Billionaire Bill Gates has two outstanding stocks holding about 51% of his portfolio.

Billionaire Bill Gates has two outstanding stocks holding about 51% of his portfolio.

As of the fourth quarter, the Bill and Melinda Gates (BMG) Foundation Trust had $42 billion invested in 24 stocks; however, 34% of that total was concentrated in two holdings: 17% in Berkshire Hathaway (NYSE: BRK.A) and 14% in Microsoft (NASDAQ: MSFT).

The BMG Foundation Trust is notable since it returned 41% over the three years that concluded in December 2023. In the same period, the S&P 500 (SNPINDEX: \GSPC) returned a mere 33%. The main holdings in the BMG Foundation Trust account for a considerable portion of its outperformance.

Over the past three years, Microsoft and Berkshire have shown to be excellent investments, yielding returns of 74% and 54%, respectively. An investor should be aware of the following with those stocks.

Billionaire Bill Gates has two outstanding stocks holding about 51% of his portfolio.

34% of the Bill and Melinda Gates Foundation Trust is owned by Microsoft.

Microsoft released third-quarter financial figures that exceeded both the top and bottom lines of Wall Street’s projections. The demand for artificial intelligence (AI) solutions contributed to a notable 17% increase in revenue to $61.9 billion, mostly driven by growth in sales of cloud services and corporate software. In the meantime, stock buybacks and strict expense control caused GAAP net income to soar 20% to $2.94 per diluted share.

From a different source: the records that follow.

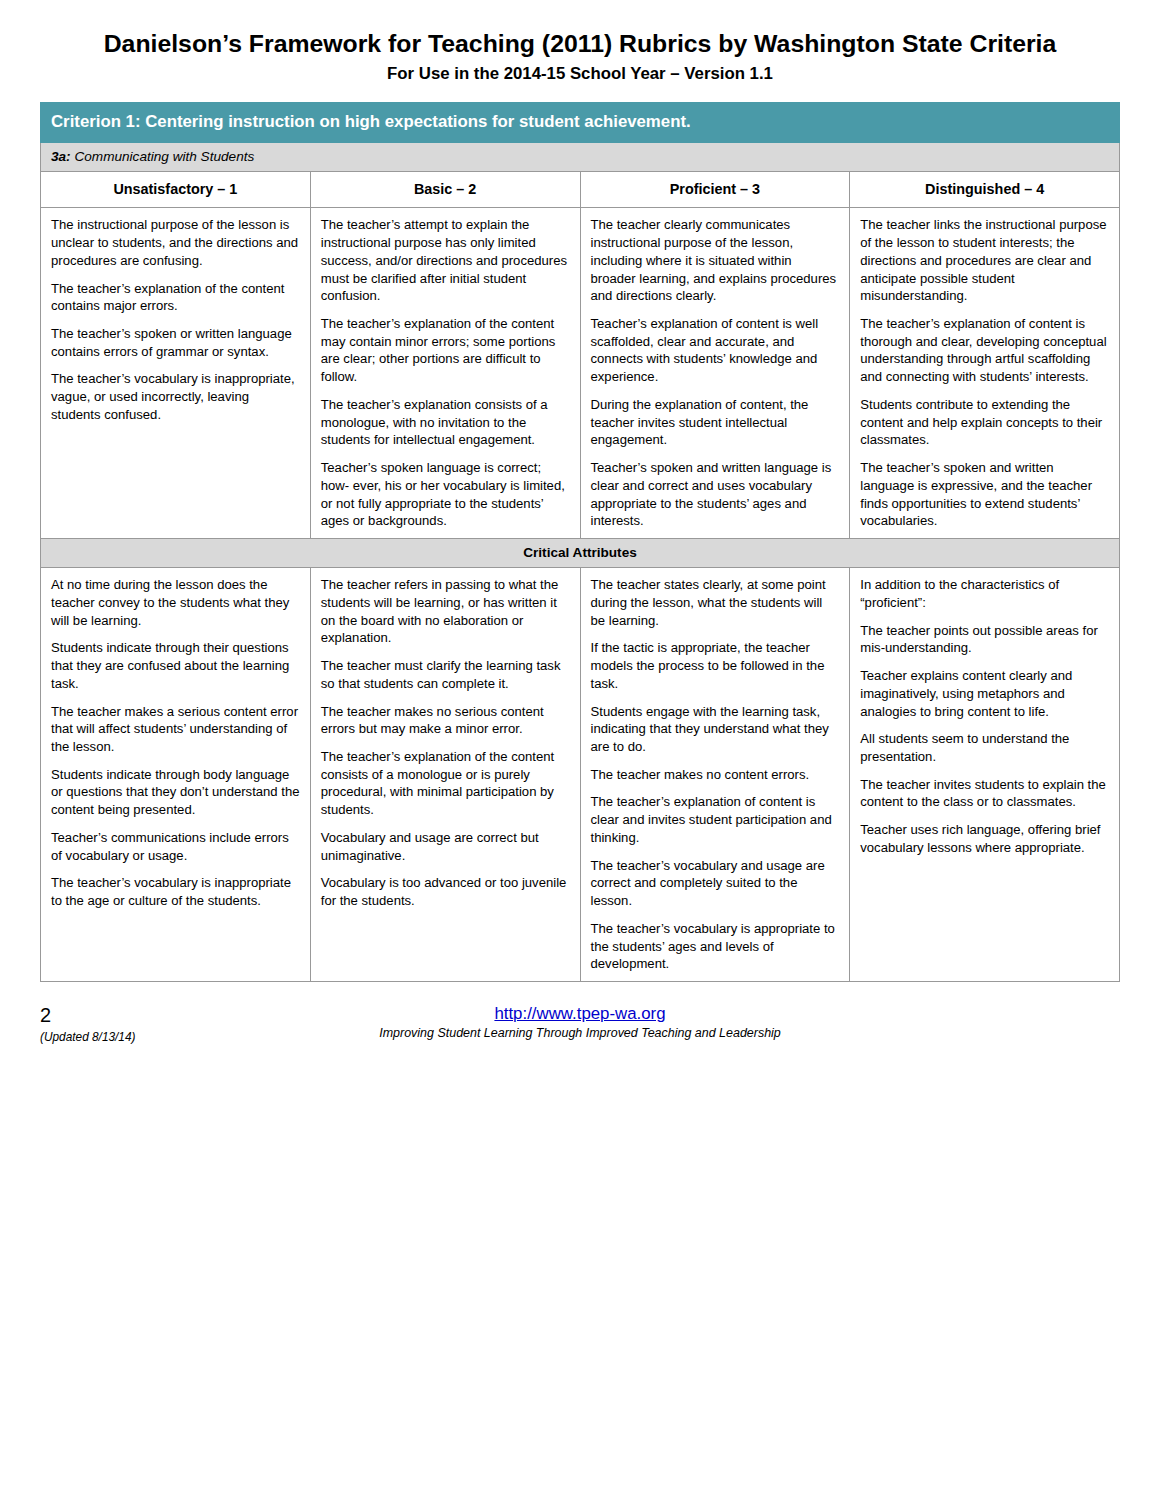Danielson’s Framework for Teaching (2011) Rubrics by Washington State Criteria
For Use in the 2014-15 School Year – Version 1.1
| Criterion 1: Centering instruction on high expectations for student achievement. |
| 3a: Communicating with Students |
| Unsatisfactory – 1 | Basic – 2 | Proficient – 3 | Distinguished – 4 |
| The instructional purpose of the lesson is unclear to students, and the directions and procedures are confusing. The teacher’s explanation of the content contains major errors. The teacher’s spoken or written language contains errors of grammar or syntax. The teacher’s vocabulary is inappropriate, vague, or used incorrectly, leaving students confused. | The teacher’s attempt to explain the instructional purpose has only limited success, and/or directions and procedures must be clarified after initial student confusion. The teacher’s explanation of the content may contain minor errors; some portions are clear; other portions are difficult to follow. The teacher’s explanation consists of a monologue, with no invitation to the students for intellectual engagement. Teacher’s spoken language is correct; how- ever, his or her vocabulary is limited, or not fully appropriate to the students’ ages or backgrounds. | The teacher clearly communicates instructional purpose of the lesson, including where it is situated within broader learning, and explains procedures and directions clearly. Teacher’s explanation of content is well scaffolded, clear and accurate, and connects with students’ knowledge and experience. During the explanation of content, the teacher invites student intellectual engagement. Teacher’s spoken and written language is clear and correct and uses vocabulary appropriate to the students’ ages and interests. | The teacher links the instructional purpose of the lesson to student interests; the directions and procedures are clear and anticipate possible student misunderstanding. The teacher’s explanation of content is thorough and clear, developing conceptual understanding through artful scaffolding and connecting with students’ interests. Students contribute to extending the content and help explain concepts to their classmates. The teacher’s spoken and written language is expressive, and the teacher finds opportunities to extend students’ vocabularies. |
| Critical Attributes |
| At no time during the lesson does the teacher convey to the students what they will be learning. Students indicate through their questions that they are confused about the learning task. The teacher makes a serious content error that will affect students’ understanding of the lesson. Students indicate through body language or questions that they don’t understand the content being presented. Teacher’s communications include errors of vocabulary or usage. The teacher’s vocabulary is inappropriate to the age or culture of the students. | The teacher refers in passing to what the students will be learning, or has written it on the board with no elaboration or explanation. The teacher must clarify the learning task so that students can complete it. The teacher makes no serious content errors but may make a minor error. The teacher’s explanation of the content consists of a monologue or is purely procedural, with minimal participation by students. Vocabulary and usage are correct but unimaginative. Vocabulary is too advanced or too juvenile for the students. | The teacher states clearly, at some point during the lesson, what the students will be learning. If the tactic is appropriate, the teacher models the process to be followed in the task. Students engage with the learning task, indicating that they understand what they are to do. The teacher makes no content errors. The teacher’s explanation of content is clear and invites student participation and thinking. The teacher’s vocabulary and usage are correct and completely suited to the lesson. The teacher’s vocabulary is appropriate to the students’ ages and levels of development. | In addition to the characteristics of “proficient”: The teacher points out possible areas for mis-understanding. Teacher explains content clearly and imaginatively, using metaphors and analogies to bring content to life. All students seem to understand the presentation. The teacher invites students to explain the content to the class or to classmates. Teacher uses rich language, offering brief vocabulary lessons where appropriate. |
2
(Updated 8/13/14)
http://www.tpep-wa.org
Improving Student Learning Through Improved Teaching and Leadership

Moving forward, Microsoft’s strongholds in cloud computing and enterprise software will be key components of its bull case. More specifically, Morgan Stanley projects that Microsoft will have a market share of more than 21% by 2027, having accounted for 18% of sales of commercial software in 2023. The basis of its supremacy is its robust position in business resource planning and office productivity software, while its recent

When it comes to cloud infrastructure and platform services income, Microsoft Azure still lags behind Amazon Web Services (AWS). But Azure’s market share increased by 2 percentage points in the last year, and future share gains could come from investments in AI technologies. In fact, Azure OpenAI Service—a platform that enables enterprises to create generative AI applications and customize massive language models from OpenAI—is utilized by over 65% of Fortune 500 companies. Furthermore, Microsoft is the cloud services provider most expected to increase its market share over the next three years, according to a recent Morgan Stanley CIO survey.

Forecasts indicate that until 2030, the corporate software and cloud services industries will increase at annual rates of 13.7% and 14.1%, respectively. Wall Street anticipates Microsoft to expand in the interim.

17% of the Bill and Melinda Gates Foundation Trust is owned by Berkshire Hathaway.

For the first quarter, Berkshire Hathaway posted impressive financial results. GAAP earnings decreased 64% to $5.88 per diluted share (for Class B shares) while revenue increased 5% to $89.8 billion. But the drop was brought on by large investment gains the year before. Excluding those gains, operating earnings increased 39% in the first quarter, surpassing even Wall Street analysts’ highest estimate.

There are three reasons why Berkshire is a bull going forward. First off, it is among the biggest property and liability insurers globally, which means that it regularly raises a sizable amount of money in the form of premiums that may be used to purchase bonds and equities. Second, CEO Warren Buffett has proven he can generate superior returns on money. As an illustration, Berkshire’s

Third, Berkshire controls several dozen companies in the manufacturing, utilities, freight rail, and energy sectors. The business’s resilience during economic downturns can be attributed to its diversification. According to Bespoke Investment Group, since 1980, the median difference in returns between Berkshire stock and the S&P 500 has been 4.4 percentage points during recessions and 14.9 percentage points during bear markets.

For the upcoming three years, Berkshire is expected to expand operating earnings per share at a rate of 12% annually, according to CFRA analyst Catherine Seifert. Over the next five years, Argus’ Stephen Biggar projects the same rate of growth for the company. By comparison, the present price of 21.7 times operating earnings appears fair in comparison to those projections.

In fact, Berkshire’s performance can surpass that of the S&P 500,” according to Warren Buffett.